The Kinect is mandatory, and can’t be turned off: Welcome your new motion sensing, Xbox One overlord
The most frustrating things about the press event for the Xbox One were Microsoft’s inability to accurately answer even basic information about its own hardware and services, and the presentation of conflicting information. There were many times during a quiet moment when I shared notes with other writers, and found we had been told contradictory details about the system.
Take, for instance, the new and improved Kinect hardware. I was given a demonstration of its power and accuracy, and the new technology is certainly impressive, but I had a simple question: Would the system be able to operate without the Kinect hooked up? In other words, if I wanted to use the system with only a controller and didn’t connect the motion sensing device at all, would the Xbox One still work?
“We’ve today announced that we’re selling them together. I’m not sure if we’re sharing details about what happens when you unplug them,” Scott Evans, Microsoft's Kinect program manager told the Report.
First, that’s the worst kind of PR answer. The sane response is that yes, the system should be able to operate fine without the Kinect attached. But of course this is Microsoft, and no one can seem to figure out what’s going on with the features of the system. Everyone is being given different answers.
I told him I was a little freaked out that he couldn’t answer such a simple question.
“I think it’s a policy decision, we’re not going to discuss it,” he replied. I pressed him: Could he go out on a limb and say that the system will turn on without the Kinect plugged in? “I don’t know what the policy is going to be yet, so I’m not commenting.”
It’s not a worthless question. When moving the console from room to room, I don’t want to worry about the Kinect, and the whole thing gives me the heebie jeebies. “We have a combination of processing in the sensor, and the console.
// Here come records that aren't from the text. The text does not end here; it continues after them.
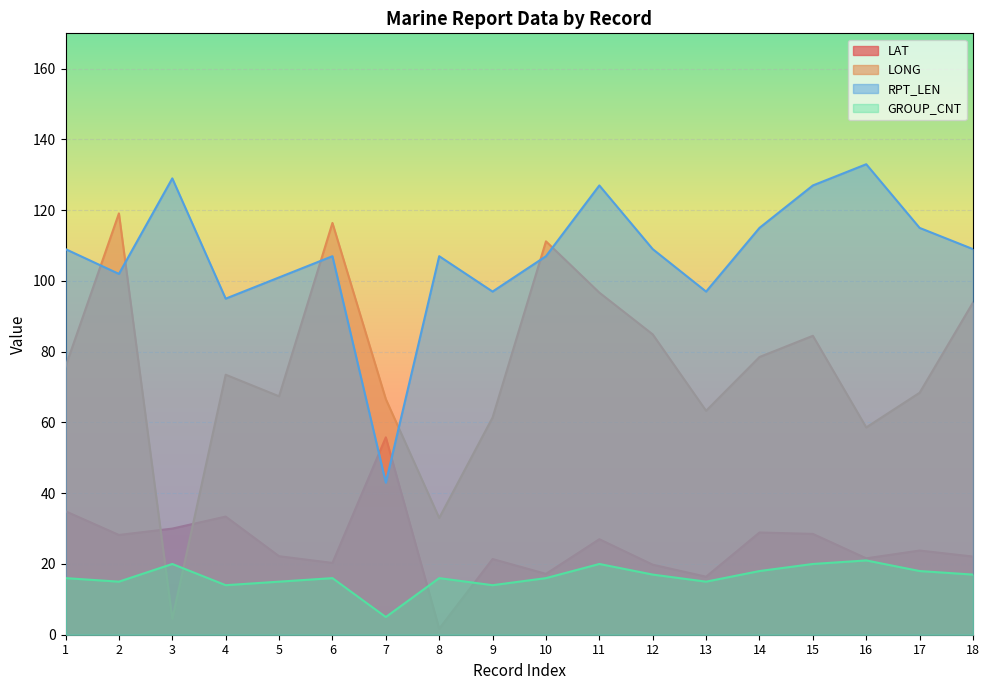

Which series has the largest range (max minus min)?

LONG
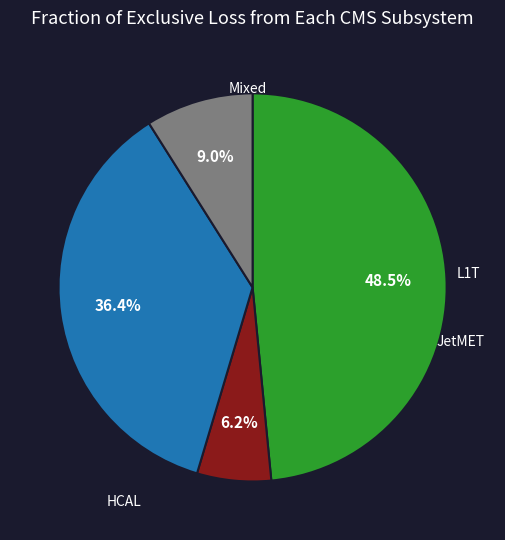

How many slices are in this pie chart?

4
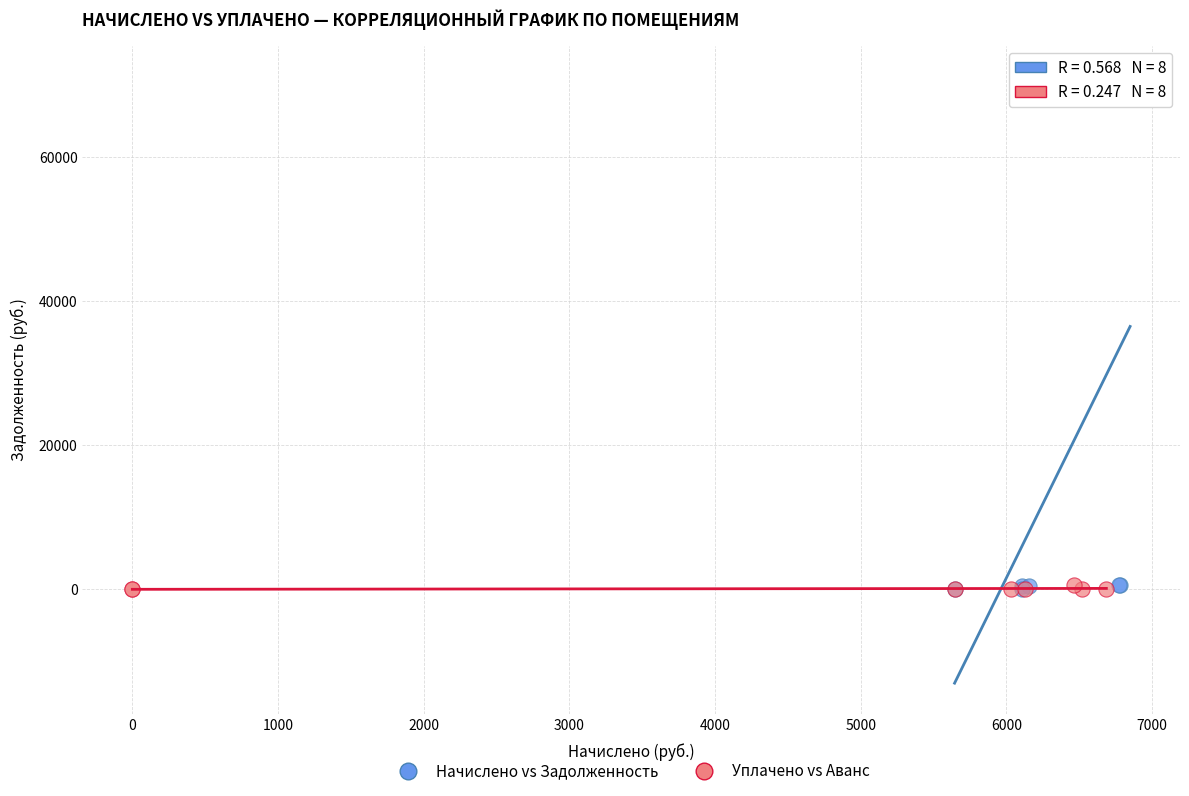

Which series reaches the maximum Y coordinate?

Начислено vs Задолженность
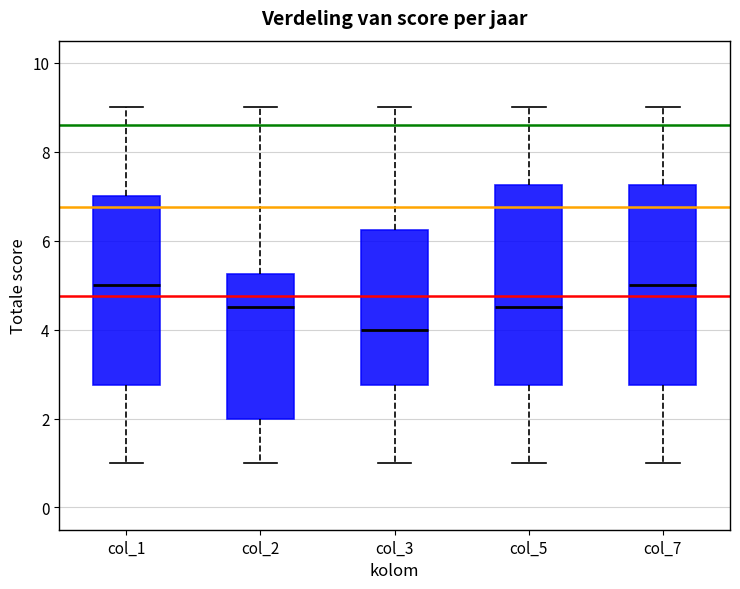

Reading left to right, read every box against the y-axis: the position of its median line, the range the box covers, and the ends of its whiskers. The values are not printed on the chart, so give them approximately, as read against the axis.

col_1: median 5.0, box 2.8 to 7.0, whiskers 1.0 to 9.0
col_2: median 4.6, box 2.0 to 5.2, whiskers 1.0 to 9.0
col_3: median 4.0, box 2.8 to 6.2, whiskers 1.0 to 9.0
col_5: median 4.6, box 2.8 to 7.2, whiskers 1.0 to 9.0
col_7: median 5.0, box 2.8 to 7.2, whiskers 1.0 to 9.0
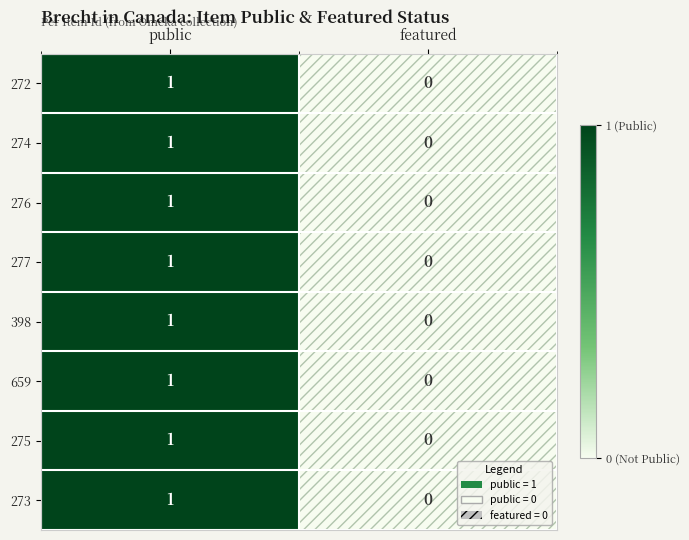

At which label is 276 closest to 0?

featured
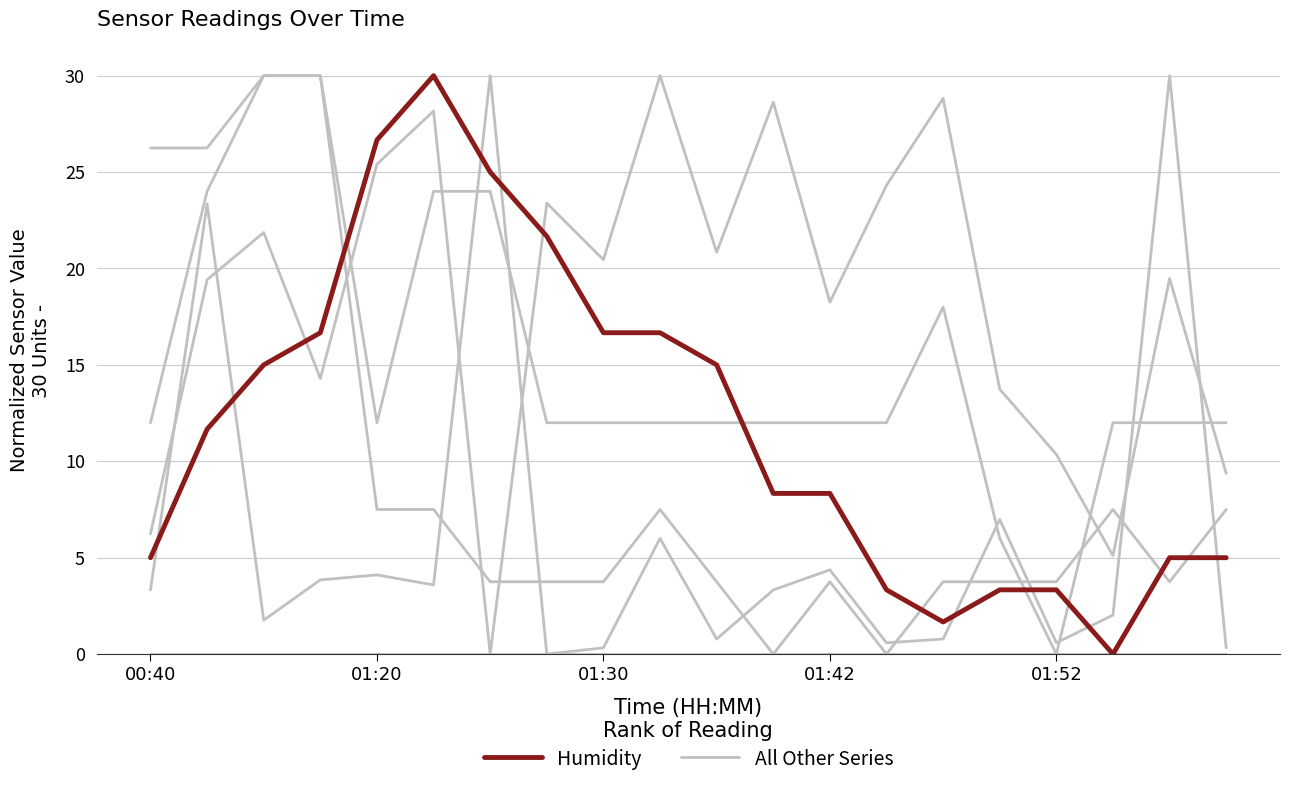

At which category does the chart reach its minimum across all series?

01:52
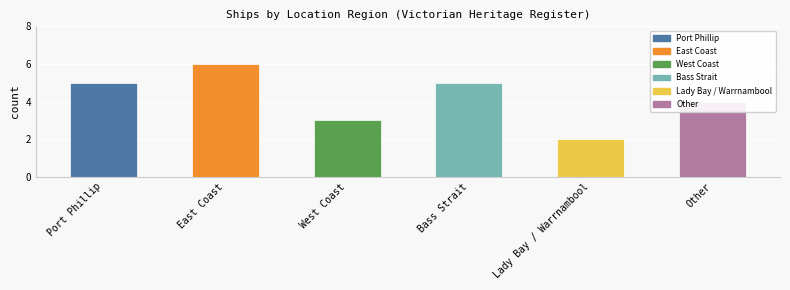

Reading left to right, what are all the values shown in this chart?

Port Phillip=5	East Coast=6	West Coast=3	Bass Strait=5	Lady Bay / Warrnambool=2	Other=4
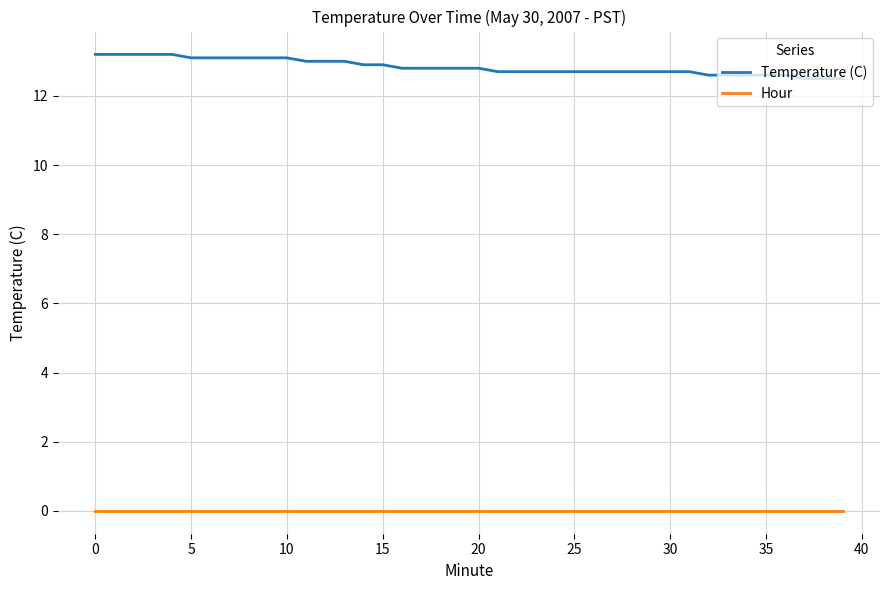

List the series in order of their overall mean, highest first.

Temperature (C), Hour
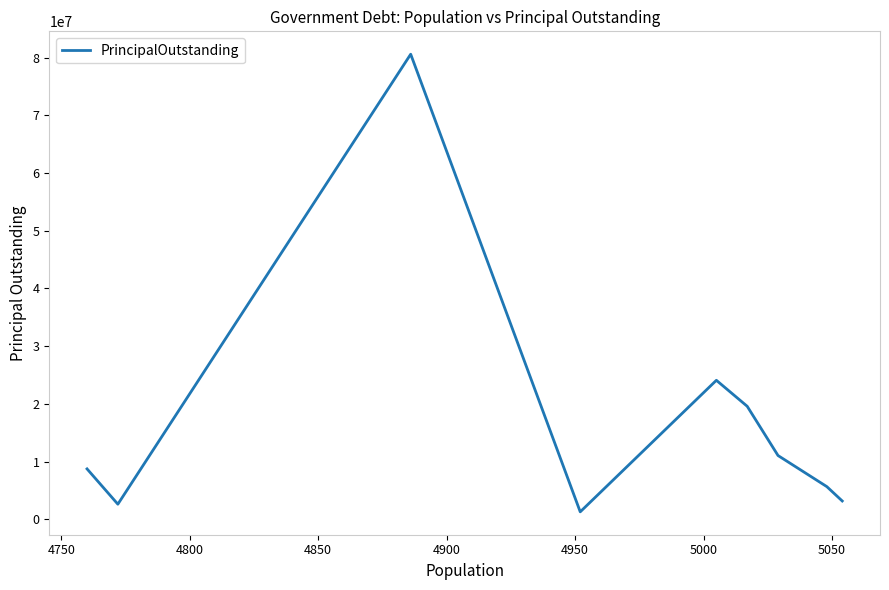

True or false: there are more than 1 points higher than both neighbors.

True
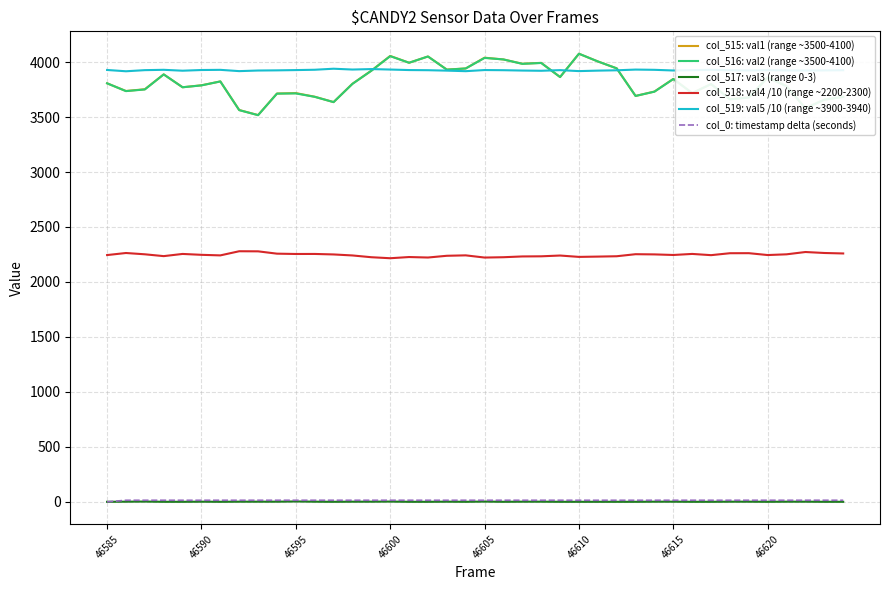

What are all the series names shown in the legend?

col_515: val1 (range ~3500-4100), col_516: val2 (range ~3500-4100), col_517: val3 (range 0-3), col_518: val4 /10 (range ~2200-2300), col_519: val5 /10 (range ~3900-3940), col_0: timestamp delta (seconds)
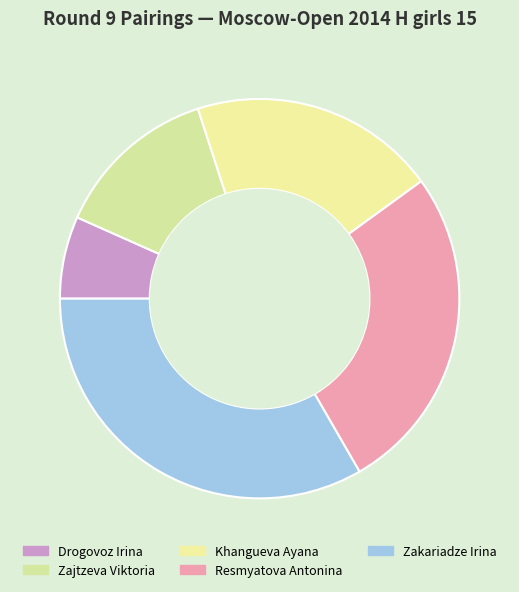

Is it true that Resmyatova Antonina is 35% of the pie?

False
Even when the console is turned off, the sensor can listen for ‘Xbox On’ and wake up the console,” Evans said. I’m not sure I like the idea of a piece of hardware that’s hooked up in my living room listening to me on an ongoing basis.
It turns out that other sources in Microsoft are stating that the Kinect does have to be connected for the system to function. Look at this article, featuring a quote from Xbox's UK marketing director Harvey Eagle.
“Kinect does require to be connected to Xbox One in all cases, yes,” he said. Asked whether the Xbox One will accommodate people who perhaps play in their bedroom rather than their living room, Eagle replied: “Yes, absolutely. We use the living room almost as a moniker - that's where we assume the best screen is in the house. But if you like to play in any other room in the house, the Xbox One will deliver the same quality of experience whatever the environment.”
So it sounds like the Kinect is mandatory. You can’t unplug it, you can’t turn it off, and you won’t be able to buy an Xbox One without the added cost of the motion sensing peripheral. It's always on, at least on some level. Listening to you. Waiting to be told to wake up.
So what happens if the Kinect breaks, is the entire system now useless? It's one thing to create a production that's so useful and compelling that we want to use it, but quite another to say you can't interact with the system at all unless the peripheral is connected. Microsoft wants to control how you use your system, and this is just another step toward that goal.
If you didn't like the Kinect before, too bad. You don't have a choice.